Our results demonstrated that incorporating radiomic features into the clinical predictive model could improve its overall performance in predicting LC/LF (16% relative improvement in AUC). Recently, Mouraviev et al. also reported a 19% relative increase in AUC for outcome prediction in brain metastasis undergoing SRS when radiomic and clinical features were applied together, compared to the clinical features alone36. The results of our study, however, demonstrated that adding clinical features to a radiomic-based outcome prediction model does not necessarily result in an improvement in its performance. Despite utilizing clinical features, such as histologic subtype, size of the tumour and radiation dose that have been shown to be predictive of survival of patients in several brain metastases studies, the radiomic features outperformed these factors38,51,52. One possible explanation is that clinical features of the relatively large tumours investigated in this study can partially be described by their morphological and textural features. In other words, these features are less predictive than the radiomic features applied in this study, and also do not complement the radiomic model. As such, forcing them into the model would only increase the dimension of the feature space, hence the complexity of problem, and can reduce the overall performance of the model.

The efficacy of the optimal quantitative MRI biomarker developed in this study was further assessed through long-term survival evaluations using the Kaplan–Meier analysis. The survival curves obtained for the patients with an a priori LC versus LF predicted outcome demonstrated a statistically significant difference.
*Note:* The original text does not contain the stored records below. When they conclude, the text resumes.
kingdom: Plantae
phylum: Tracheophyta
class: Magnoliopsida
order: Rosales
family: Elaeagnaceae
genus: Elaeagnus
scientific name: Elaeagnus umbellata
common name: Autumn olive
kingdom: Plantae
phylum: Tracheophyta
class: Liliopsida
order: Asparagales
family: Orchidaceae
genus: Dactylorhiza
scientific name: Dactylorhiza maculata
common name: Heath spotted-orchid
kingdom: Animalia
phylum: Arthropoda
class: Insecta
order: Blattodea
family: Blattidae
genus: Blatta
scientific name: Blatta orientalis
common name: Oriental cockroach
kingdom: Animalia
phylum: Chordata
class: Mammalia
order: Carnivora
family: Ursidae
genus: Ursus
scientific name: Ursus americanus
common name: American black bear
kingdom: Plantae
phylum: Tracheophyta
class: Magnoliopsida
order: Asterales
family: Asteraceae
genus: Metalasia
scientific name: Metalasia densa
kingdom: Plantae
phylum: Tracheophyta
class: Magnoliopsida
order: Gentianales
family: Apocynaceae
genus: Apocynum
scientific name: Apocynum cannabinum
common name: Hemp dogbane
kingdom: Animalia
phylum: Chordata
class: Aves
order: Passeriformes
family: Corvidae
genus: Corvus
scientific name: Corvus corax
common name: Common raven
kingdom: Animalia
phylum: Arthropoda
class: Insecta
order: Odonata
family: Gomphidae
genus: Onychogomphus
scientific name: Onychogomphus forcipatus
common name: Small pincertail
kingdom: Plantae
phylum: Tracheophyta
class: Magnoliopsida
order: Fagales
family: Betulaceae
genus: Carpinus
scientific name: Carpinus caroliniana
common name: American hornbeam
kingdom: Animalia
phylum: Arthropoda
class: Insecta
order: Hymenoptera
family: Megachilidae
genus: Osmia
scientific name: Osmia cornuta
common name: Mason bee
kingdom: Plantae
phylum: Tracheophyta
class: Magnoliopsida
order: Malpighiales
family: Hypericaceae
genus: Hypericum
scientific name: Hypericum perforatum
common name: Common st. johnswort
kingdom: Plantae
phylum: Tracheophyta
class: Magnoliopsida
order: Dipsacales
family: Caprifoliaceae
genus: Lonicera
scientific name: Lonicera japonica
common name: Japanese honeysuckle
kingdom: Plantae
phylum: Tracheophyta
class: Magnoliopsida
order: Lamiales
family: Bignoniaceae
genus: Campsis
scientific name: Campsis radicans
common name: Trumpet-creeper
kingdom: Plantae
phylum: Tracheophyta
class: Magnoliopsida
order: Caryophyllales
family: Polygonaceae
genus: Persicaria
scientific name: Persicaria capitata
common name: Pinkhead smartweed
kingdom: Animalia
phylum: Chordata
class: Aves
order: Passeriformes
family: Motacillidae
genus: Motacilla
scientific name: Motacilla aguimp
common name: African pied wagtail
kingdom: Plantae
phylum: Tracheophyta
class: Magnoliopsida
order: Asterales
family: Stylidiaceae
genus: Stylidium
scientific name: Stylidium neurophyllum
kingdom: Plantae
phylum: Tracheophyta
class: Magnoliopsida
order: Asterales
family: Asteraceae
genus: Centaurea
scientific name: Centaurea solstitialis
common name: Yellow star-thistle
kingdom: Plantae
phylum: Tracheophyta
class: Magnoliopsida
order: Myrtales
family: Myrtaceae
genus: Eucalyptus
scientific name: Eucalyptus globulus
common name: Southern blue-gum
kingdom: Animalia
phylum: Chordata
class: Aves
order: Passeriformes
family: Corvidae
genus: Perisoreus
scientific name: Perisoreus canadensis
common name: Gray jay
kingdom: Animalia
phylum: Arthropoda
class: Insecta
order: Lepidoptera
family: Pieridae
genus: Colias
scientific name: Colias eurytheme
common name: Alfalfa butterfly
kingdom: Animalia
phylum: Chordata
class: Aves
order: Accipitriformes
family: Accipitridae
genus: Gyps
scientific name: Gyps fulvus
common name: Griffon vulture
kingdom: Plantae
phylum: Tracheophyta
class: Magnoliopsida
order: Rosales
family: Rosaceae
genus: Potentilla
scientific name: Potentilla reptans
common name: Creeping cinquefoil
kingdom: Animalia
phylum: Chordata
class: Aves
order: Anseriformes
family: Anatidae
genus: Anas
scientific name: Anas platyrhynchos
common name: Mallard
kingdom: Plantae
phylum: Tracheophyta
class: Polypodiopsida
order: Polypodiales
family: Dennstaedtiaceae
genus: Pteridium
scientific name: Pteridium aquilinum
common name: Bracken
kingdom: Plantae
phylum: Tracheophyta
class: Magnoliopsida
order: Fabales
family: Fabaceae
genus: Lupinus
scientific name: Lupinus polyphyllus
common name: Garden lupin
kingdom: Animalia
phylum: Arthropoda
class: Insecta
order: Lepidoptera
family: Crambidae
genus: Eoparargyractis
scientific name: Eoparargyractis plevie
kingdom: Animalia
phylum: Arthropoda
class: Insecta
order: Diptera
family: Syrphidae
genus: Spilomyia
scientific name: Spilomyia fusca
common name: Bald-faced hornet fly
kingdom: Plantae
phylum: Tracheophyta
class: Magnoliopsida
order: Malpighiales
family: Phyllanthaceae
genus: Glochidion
A similar difference was observed between the two patient cohorts identified many months later at post-treatment using the RANO-BM criteria. The results imply the potential of the outcome prediction models based on quantitative MRI to stratify the brain metastasis patients at pre-treatment into low and high risk groups with significantly different long-term outcomes, consistent with those based on standard clinical criteria that are available many months later after the treatment.

In conclusion, the results of this study on outcome prediction and survival assessment at pre-treatment are promising and demonstrate a good potential of the proposed methodology in improving clinical risk assessment and treatment planning for brain metastasis patients. However, for further assessment of the efficacy and robustness of the technique in the clinic and investigating its performance on smaller lesions and other dose/fraction regimens, subsequent studies are required on larger cohorts of patients and possibly with multi-institutional data.